14 pensieri su “Fin che ce n’è…

      1. Guardando in giro qui mi rendo conto che non solo i miei commenti sono quelli più pirleschi, ma pare siano anche gli unici pirleschi…mumbe mumble….babbè cercherò di concentrarmi con la massima attrenzione….(qui dovrebbe partire uno spezzone dei Simpson. Quello in cui Homer cerca di concentrarsi su qualcosa con tutte le sue forze poi vece passare una farfalla fuori dalla finestra e comincia a saltare e inseguire la farfalla e a fare strani versi….)….

        1. …non ti preoccupare Panettiere; oltre ai tuoi commenti pirleschi ci stanno anche i miei, solo che nessuno se ne avvede, perchè nessuno mi nota pur essendo io me medesima la fondatora del blogg; ed è una gran fortuna, lo confesso, che non mi si noti tanto… che c’è poco da vedere, diciamolo.
          Senti un po’, invece: perchè sei passato dall’azzurrino sbiadito all’azzurro bimbo maschio appena fatto tutto d’un botto? Eh?

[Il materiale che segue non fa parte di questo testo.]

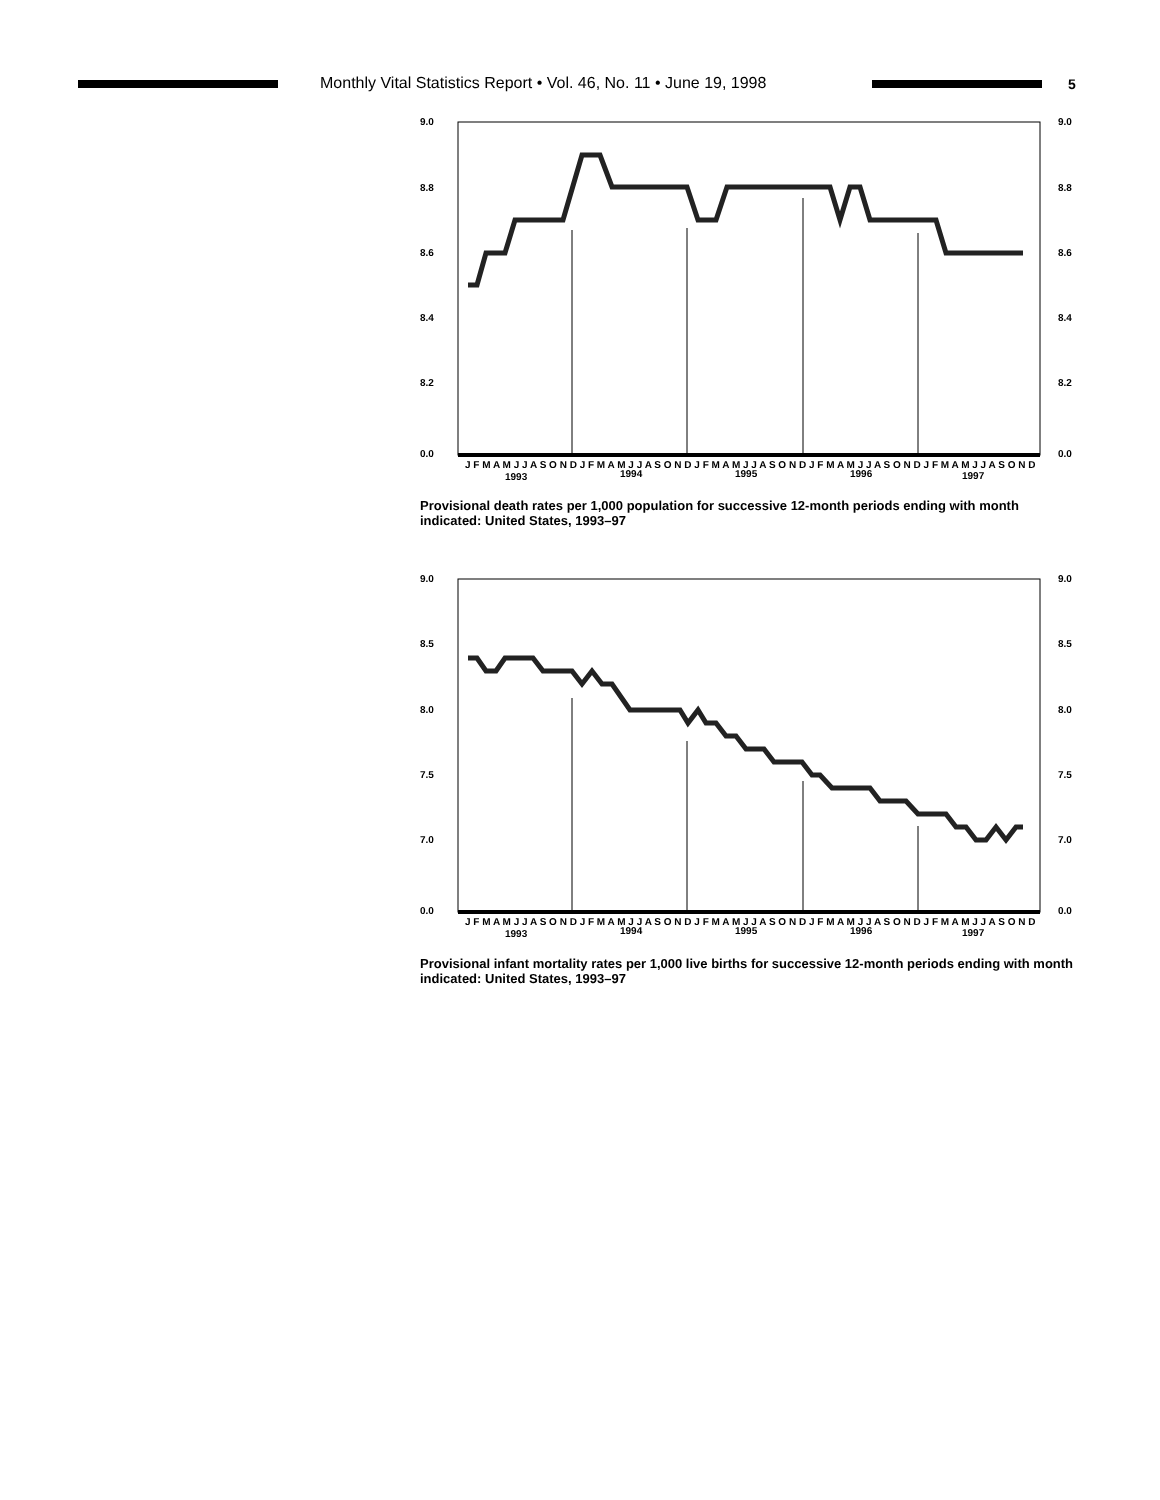Monthly Vital Statistics Report • Vol. 46, No. 11 • June 19, 1998
5
9.0
8.8
8.6
8.4
8.2
0.0
9.0
8.8
8.6
8.4
8.2
0.0
J F M A M J J A S O N D J F M A M J J A S O N D J F M A M J J A S O N D J F M A M J J A S O N D J F M A M J J A S O N D
1993
1994
1995
1996
1997
Provisional death rates per 1,000 population for successive 12-month periods ending with month indicated: United States, 1993–97
9.0
8.5
8.0
7.5
7.0
0.0
9.0
8.5
8.0
7.5
7.0
0.0
J F M A M J J A S O N D J F M A M J J A S O N D J F M A M J J A S O N D J F M A M J J A S O N D J F M A M J J A S O N D
1993
1994
1995
1996
1997
Provisional infant mortality rates per 1,000 live births for successive 12-month periods ending with month indicated: United States, 1993–97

  1. E non so perché, ma all’inizio ho percepito un vuoto, fermo lì, ad aspettare di essere colmato da nebbia che si “srotola”.
    Poi quel vuoto è sparito, sopraffatto dall’arrancare del passato impotente. Solo noi possiamo decidere di fermarci e lasciare che ci raggiunga, inghiottendoci nella sua folla corsa, oppure affrettare il passo, distaccandocene una volta per tutte.

    Buona domenica!

    1. C’è sto fatto, no? Che si sta un po’ a lasciarsi scorrere e un po’ ad affannarsi a correre… nemmeno fossimo noi stessi il battito che ci porta, che a volte langue e a volte incalza… e noi qui a cercare di starci dietro.
      Buona domenica anche a te! 🙂

    1. Non saprei dove deve giungere, ancora; certo da parte mia lo osservo spesso con una certa curiosità, perchè si affanna a volersi ripetere e spesso ci riesce, non sapendo che sarà perennemente in ritardo. Ho deciso di snobbarlo quando diventa invadente e di riportarlo all’adesso all’occorenza.